Culture – or more accurately put, our enculturation – is the collective programming that divides and conquers the unity with Self and the natural (and supernatural) world. Cultural values by definition are not universal. They are purely relative to a socio-economic, political, moral and religious time and place. As such they change with time and place. Their ‘truths’ can only ever be relative ones.


The enculturation process is the creation and reinforcement of our character role and story – as scripted by the culture we are in. It does not allow for much deviation from that story. If we stray too far from a culture’s values we are forced back into line through criticism, shame or punishment.

The separation from unity and the longing for lost connection


Now we come to the deeper meaning of low self-esteem and its effect on micro and macro-cosmic health. Unlike many insects, birds, animals and sea creatures, a human baby cannot survive unattended for long. Abandonment means death.

 

If we have learned familial, social and cultural programs we can be easily controlled by the threat of abandonment. They are all forms of conditional love. Unless we have had enlightened parents and grown up in an enlightened society, we have learned the existential terror of love withdrawn.

We usually go on to act out these patterns in our own relationships as well. We learn from the roots of our beginnings that we cannot depend upon love being there all the time. It is at this point that we shut our Self down and act out through our culturally reinforced characters in an endless outward search for love’s existential confirmation.

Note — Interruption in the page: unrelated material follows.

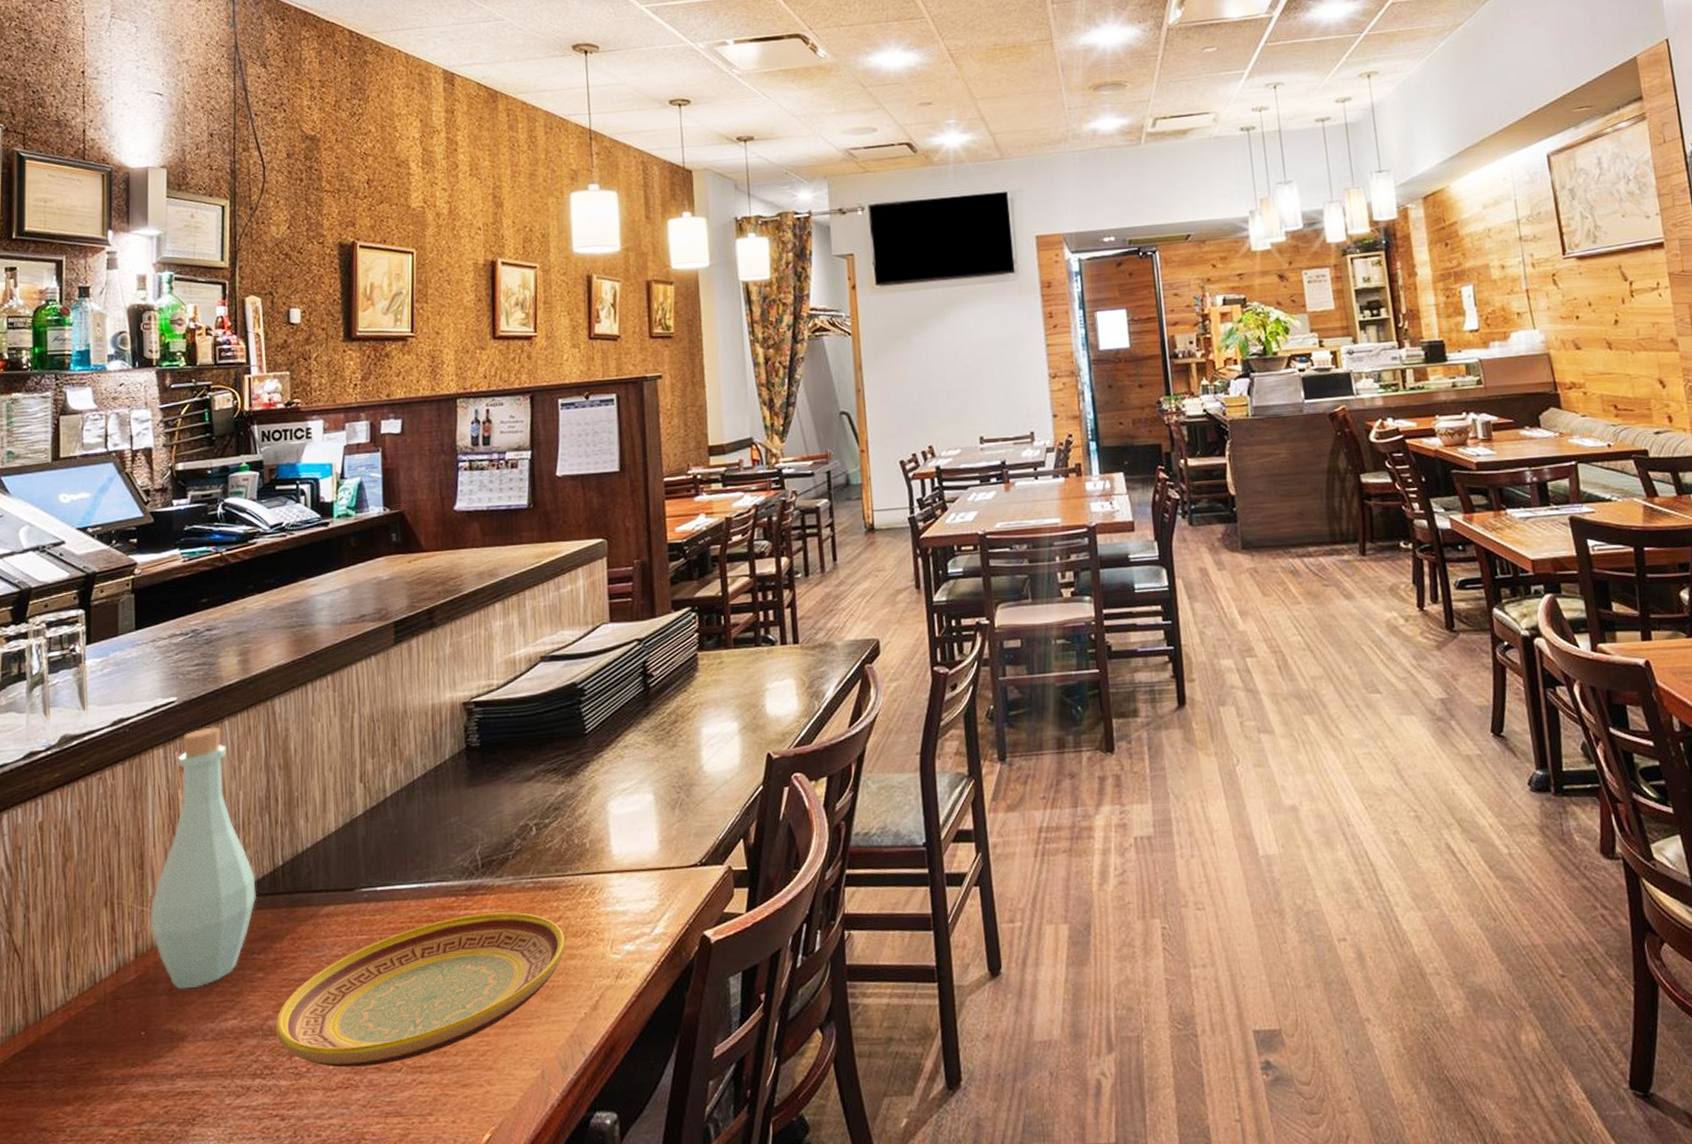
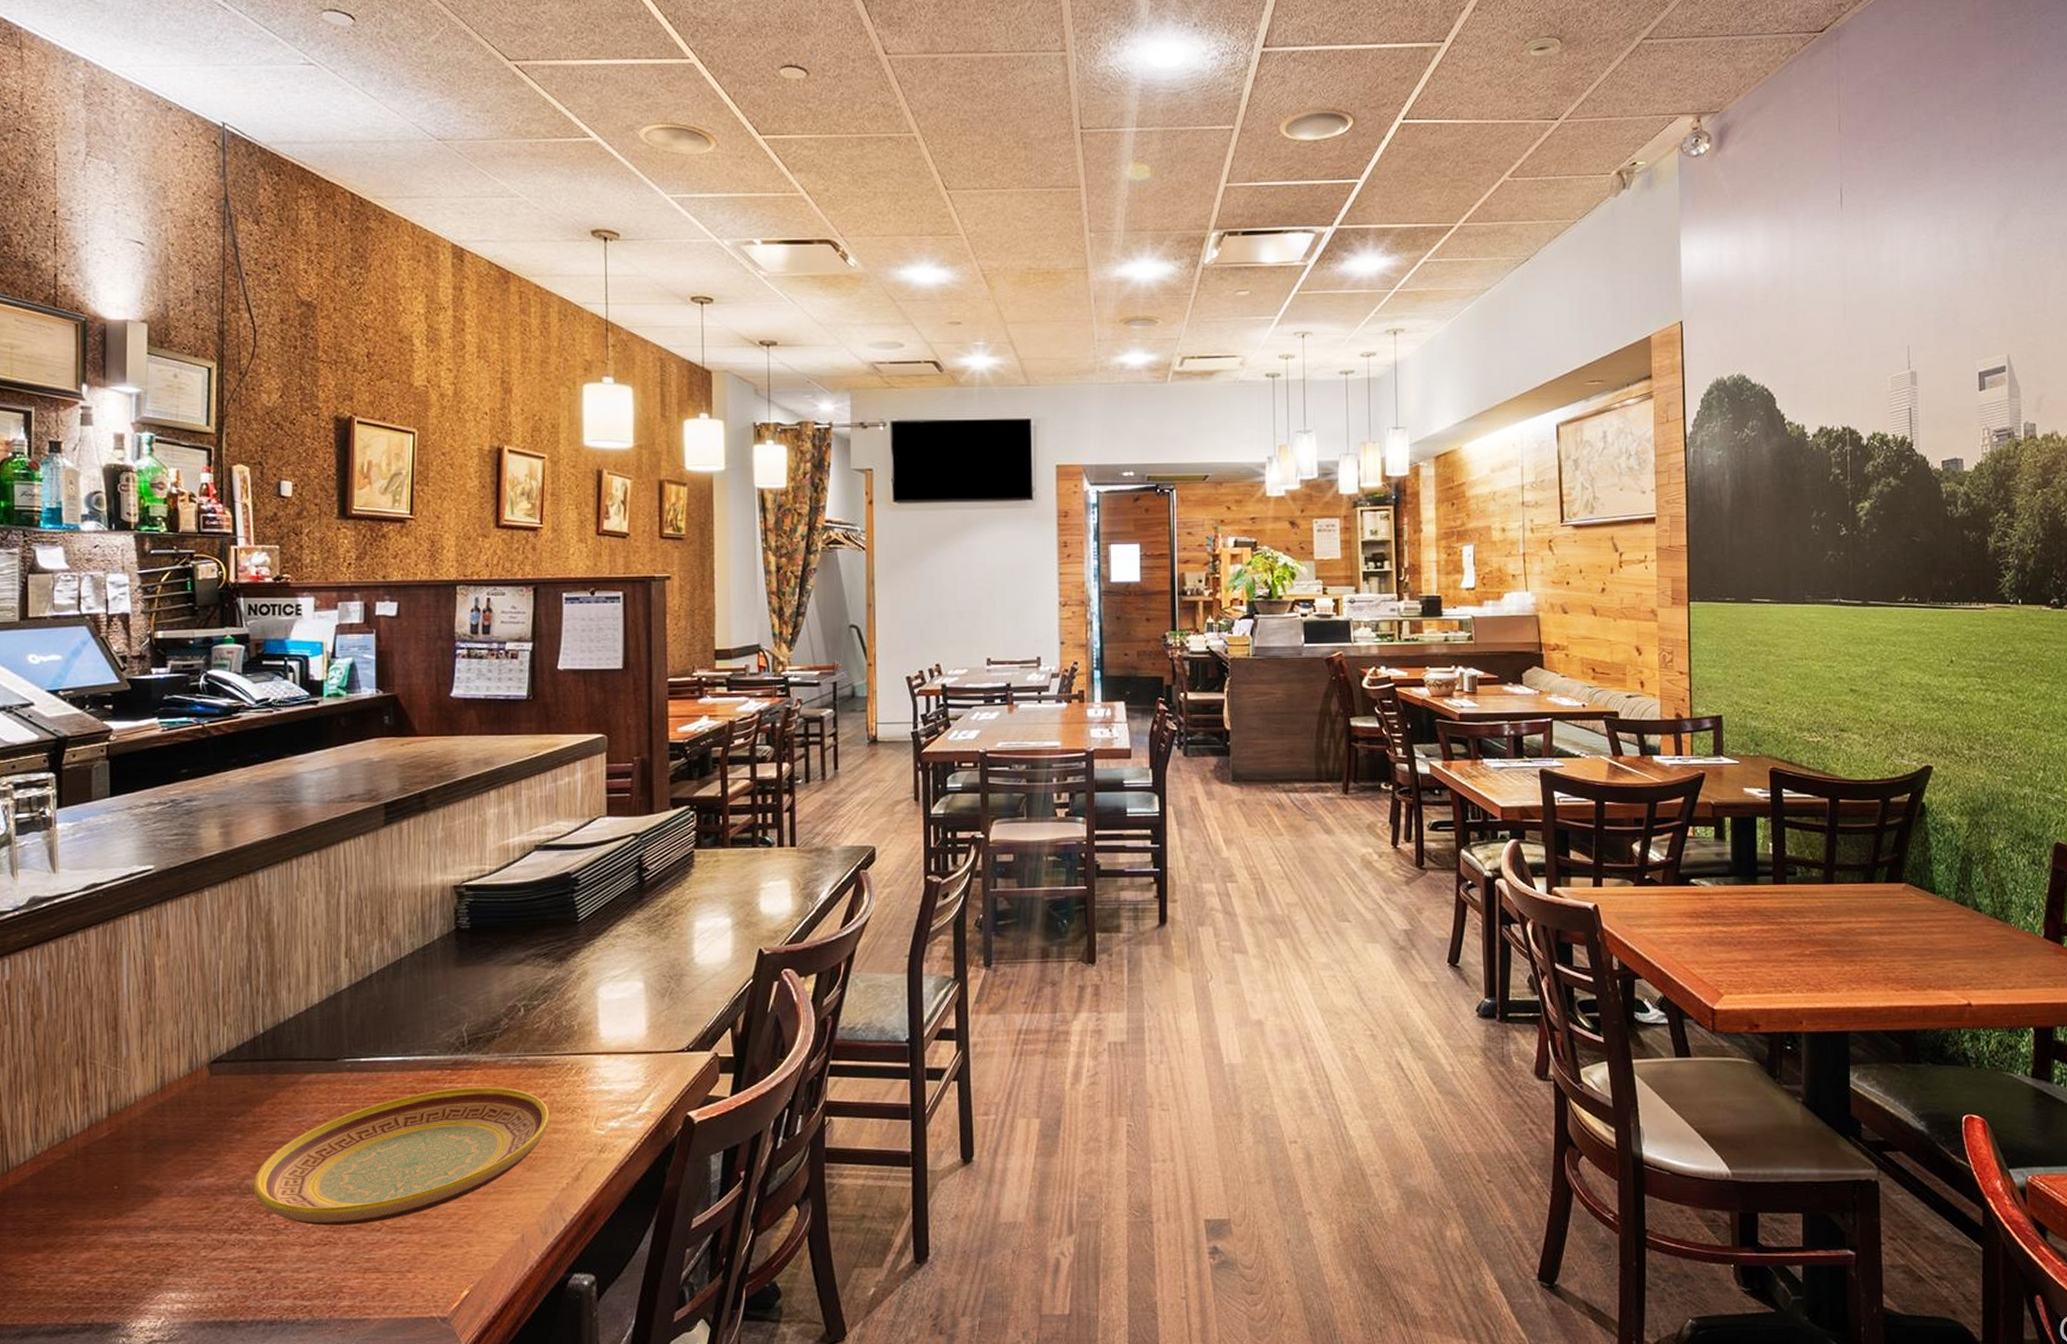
bottle: present [150,726,256,990] -> none [124,896,235,1148]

Looking for love in all the wrong places


“The next thing/relationship/purchase…is going to give me what I need to feel whole.” When we suffer from barely repressed existential terror, we generate a lot of stress. The hormones and neuro-transmitters of stress paralyse our rational thought, age us before our time, lower our immunity and provide the kindling for inflammatory states in the body.

 

When we do not feel enough, we create, reinforce and promote an image of ourselves to others – as if we are a product or ‘brand’ to be sold for the best price. One that is more highly valued by our cultural tribe and can therefore keep us safe from rejection, abandonment and ‘death’. 


A desperate person will grab at any promise of saviour. This desperation splits us from ourselves. It is the very opposite of the Universal principle of Unity.

Me/We


“Every connection in the web that is disconnected, removes a set of possibilities. This often directly translates into a loss of health, on the macro and micro levels.”

When we separate from our Self and retreat into our enculturated character we become dis-eased. That in turn removes a set of possibilities for us to work in harmony with the natural systems, which harms their health as well. We cannot help but harm the planet in the same way we have harmed ourselves.


This is how we find ourselves split into cognitive dissonance about our planet today: On the one hand we see the ecocide going on and wish we could help. On the other we have split ourselves both within and from nature making us part of the problem.

 

The saying: “If you want to change the world, change yourself” applies to healing too.

If we want to heal the planet, we need to heal ourselves. They are mirror images of the same unity.

Until we unify  ourselves from within. Until we can let go of our encultured character’s image and its endless, consumptive neediness. Until we reunite with our Self, we cannot heal or heal the planet. This is the personal message given to us by the Principle of Unity.